The 24th Day of Horror: Alien from the Abyss (1989)

 

Alien From The Abyss (1989)

Easily set in the category of  "entertainingly bad" and also a movie from when I was still a teenager, I am simultaneously shocked I had never seen it before, and also not shocked at all because my love of really bad vintage films is a more recent thing for me; I generally didn't like wasting my time on garbage like this when I was in my late teens and twenties (ah, the irony). I mean....the first time I saw Tetsuo The Iron Man in my twenties on VHS I thought it was garbage; now I have that director's entire filmography on my shelf. The more things change.....!

Alien From The Abyss is another low budget "filmed somewhere in the Philippines where SAG-AFTRA can't find them" type of films, directed by Italian hack/auteur Antonio Margheriti (I mean that in the best possible way), Alien from the Abyss is a lovely case of how to make a big budget concept come to life on a shoestring budget, and it actually does an entertaining (if not good) job of it. The story revolves around a reporter and her cameraman, who sneak on to a remote island with an active volcano to find evidence of corporate malfeasance. Specifically, the corporation is disposing of nuclear and toxic waste by dumping it into a volcano. 

A tangent! The volcano is a lovely set piece. They have a miniature, filmed from one very specific angle, and any time they want to show the volcano they have someone pick up a pair of binoculars to look at it....always from that same angle, no matter where they are on the island. 

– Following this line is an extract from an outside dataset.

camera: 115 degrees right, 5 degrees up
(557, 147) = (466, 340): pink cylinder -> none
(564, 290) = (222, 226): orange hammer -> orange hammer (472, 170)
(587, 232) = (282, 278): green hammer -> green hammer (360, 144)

So our lead character and her cameraman quickly get into trouble as private goons try to catch them, and meanwhile we have a mad scientist and the corporate bad guy up to no good, then there's a secondary protagonist introduced in the form of a skeevy snake harvester on the island, and somewhere around the halfway point in the movie something happens, and the eponymous Alien from the Abyss awakens in a lake, melting and clawing everything in its path. We also have lots of miniature shots establishing various facilities to be destroyed later, in some glorious miniature set pieces that any fan of Godzilla movies will admire.

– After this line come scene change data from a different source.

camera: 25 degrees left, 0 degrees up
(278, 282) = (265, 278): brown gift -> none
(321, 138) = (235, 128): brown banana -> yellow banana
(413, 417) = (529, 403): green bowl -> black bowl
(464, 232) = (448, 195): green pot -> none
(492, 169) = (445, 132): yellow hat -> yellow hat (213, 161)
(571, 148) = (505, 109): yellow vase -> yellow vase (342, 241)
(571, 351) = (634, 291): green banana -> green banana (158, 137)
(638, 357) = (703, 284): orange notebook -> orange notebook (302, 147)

The creature is, for most of its run primarily just a long black claw that snakes around causing all sorts of problems. The mad scientist (hammed up by the actor, making for one of the more memorable characters in this movie) has a way of injuring it, but he's ultimately just a delivery mechanism for the protagonists to nab the weapon when he gets mildly bumped and dies. The last sequence in the film grants us full view of the immense alien, which stands twenty or so feet tall and is held up by a crane, a sort of floppy kaiju sized mannequin. Even despite this, the special effect is surprisingly good for the kind of movie this is; it's well worth a watch for this effect alone.

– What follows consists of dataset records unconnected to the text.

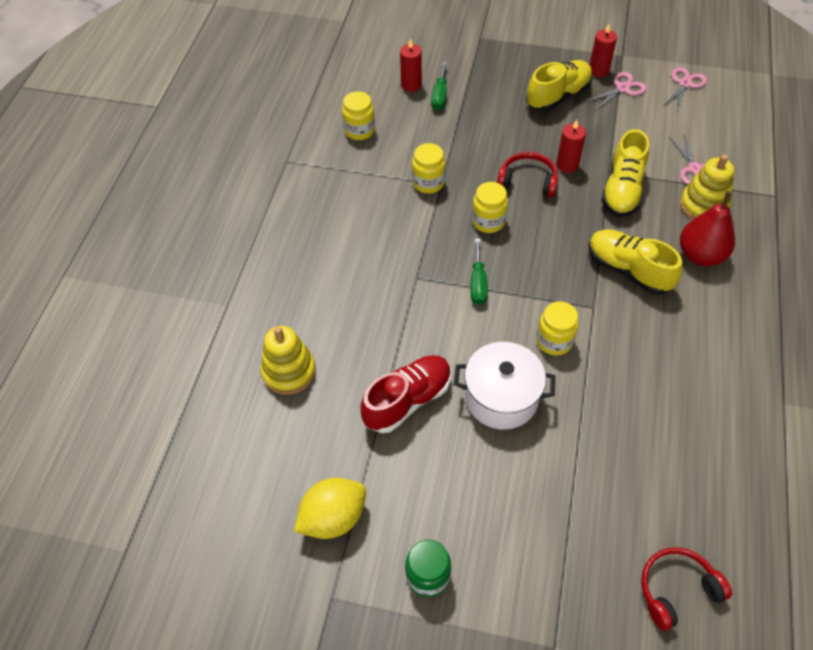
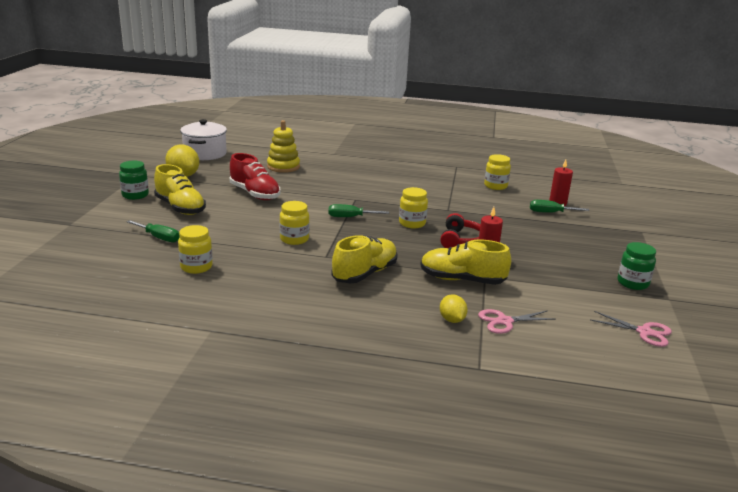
camera: 85 degrees right, 30 degrees down
(428, 183) = (448, 205): yellow jar -> yellow jar (196, 267)
(501, 398) = (249, 219): white pot -> white pot (205, 154)
(558, 96) = (579, 260): yellow shoe -> yellow shoe (180, 208)
(578, 503) = (159, 238): none -> green screwdriver
(598, 70) = (632, 283): red candle -> green jar
(622, 88) = (611, 293): pink scissors -> none
(676, 589) = (78, 264): red headphones -> none
(700, 255) = (385, 310): red pear -> none
(703, 206) = (452, 320): yellow stacking toy -> yellow lemon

Alien from the Abyss is a bit of a mess, as most movies of this caliber are, but its got plenty of memorable moments and set pieces, and the actors really do give it their all. I watched the Severin Films UHD release of the restored version and have to say it was worth my time. As with all such films, it rests in the category of a solid B! If you are ranking it against actually good movies I'd probably call it a D+, though. But if you want to watch something you might have stumbled across on Saturday late night TV at midnight? B for sure.